** Input follows **

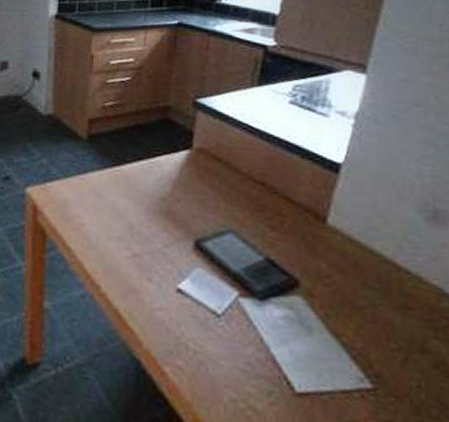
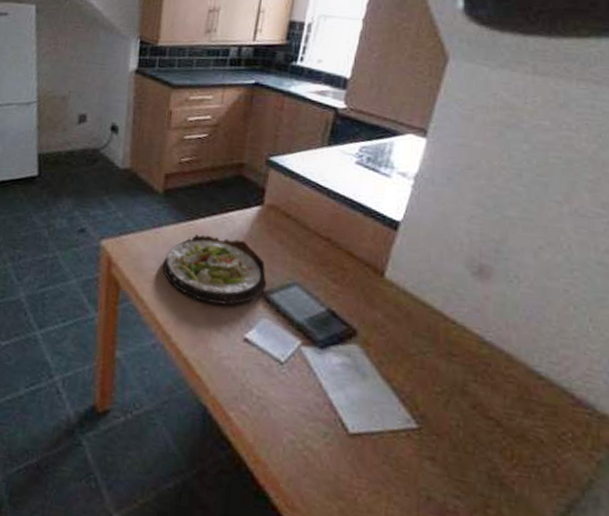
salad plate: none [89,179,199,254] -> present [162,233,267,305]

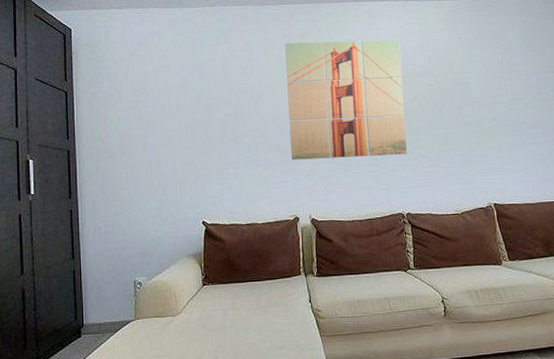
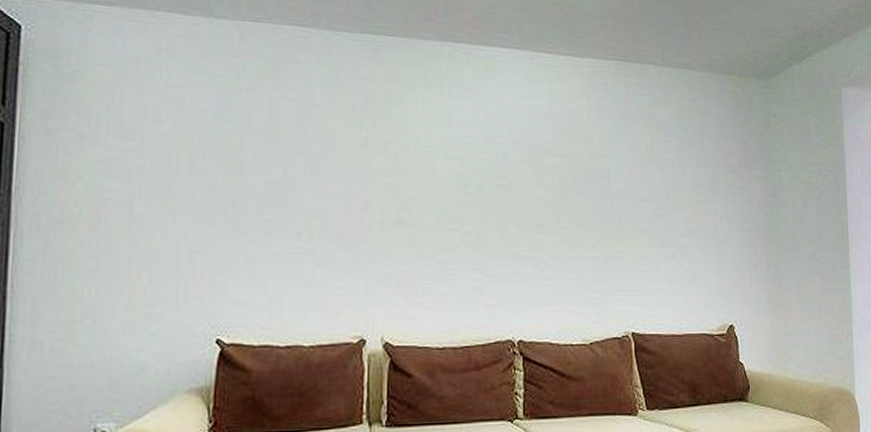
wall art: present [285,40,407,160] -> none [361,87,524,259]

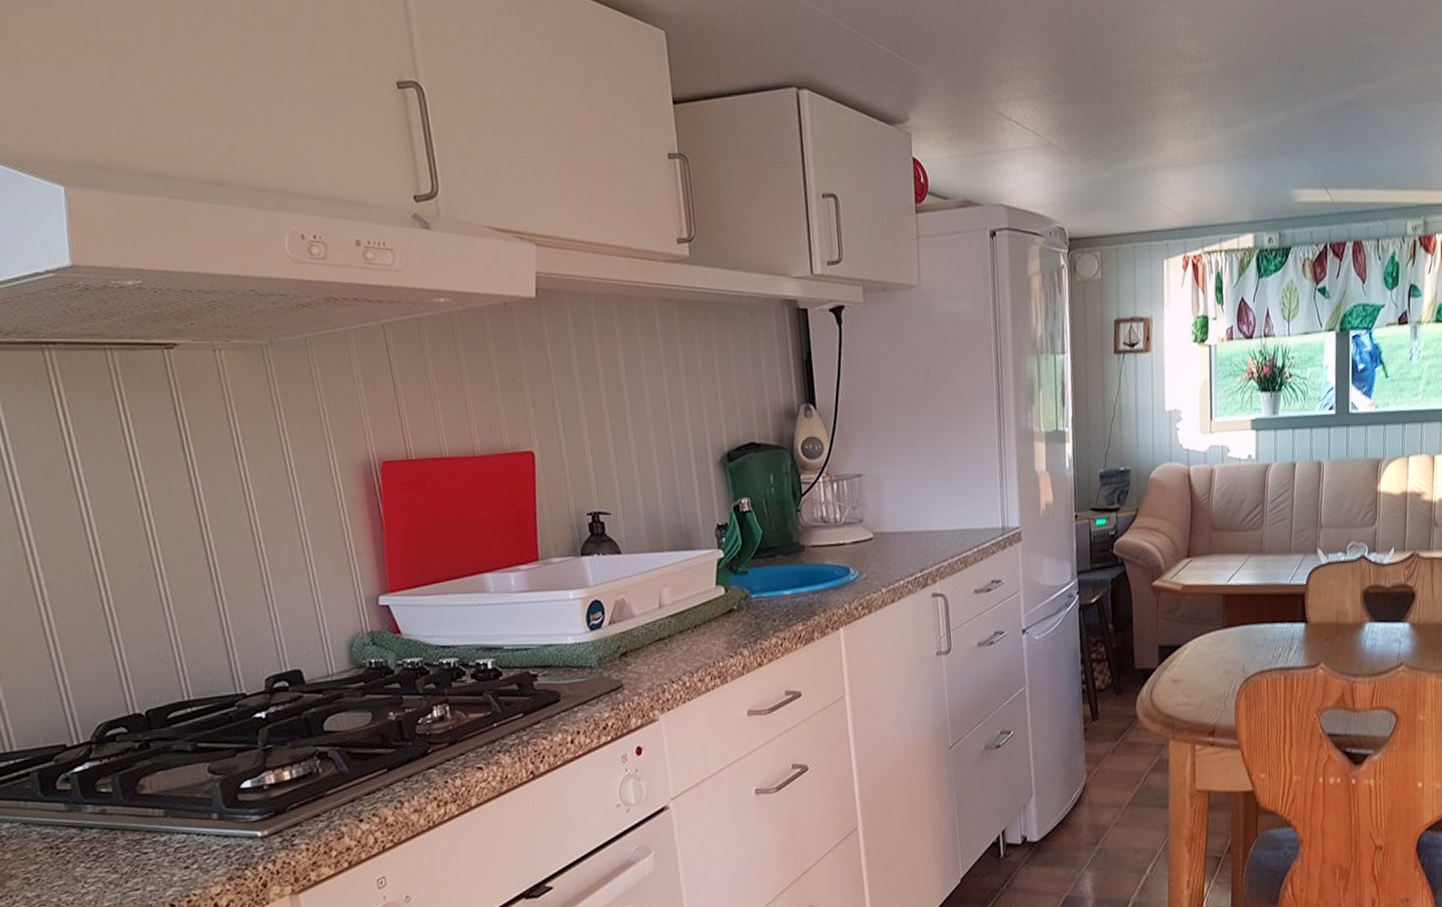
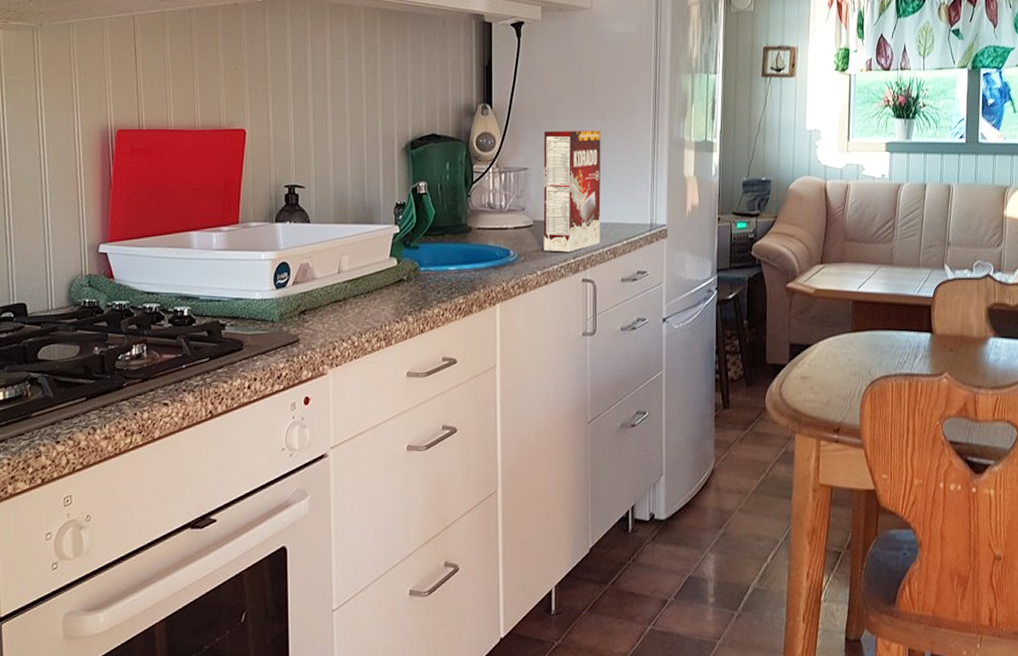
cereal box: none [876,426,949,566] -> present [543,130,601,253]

** End of Input **
** Input follows **

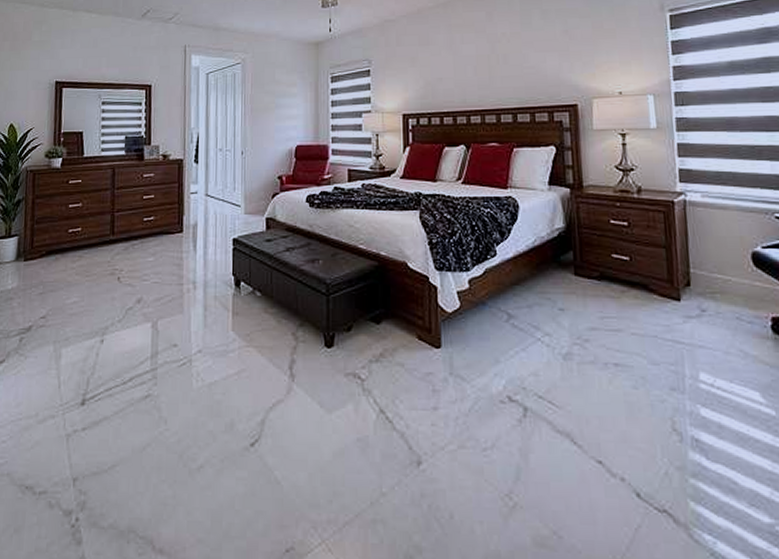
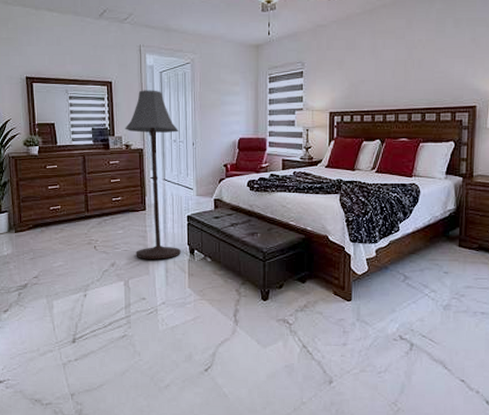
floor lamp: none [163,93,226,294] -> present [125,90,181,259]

** End of Input **

◆ **Problem to work on**
Using the data above, retype exactly the lines from the line with "wall art: present" to the line with "cereal box: none", inclusive. No pictures and nothing else.

◆ **Your solution**
wall art: present [285,40,407,160] -> none [361,87,524,259]

cereal box: none [876,426,949,566] -> present [543,130,601,253]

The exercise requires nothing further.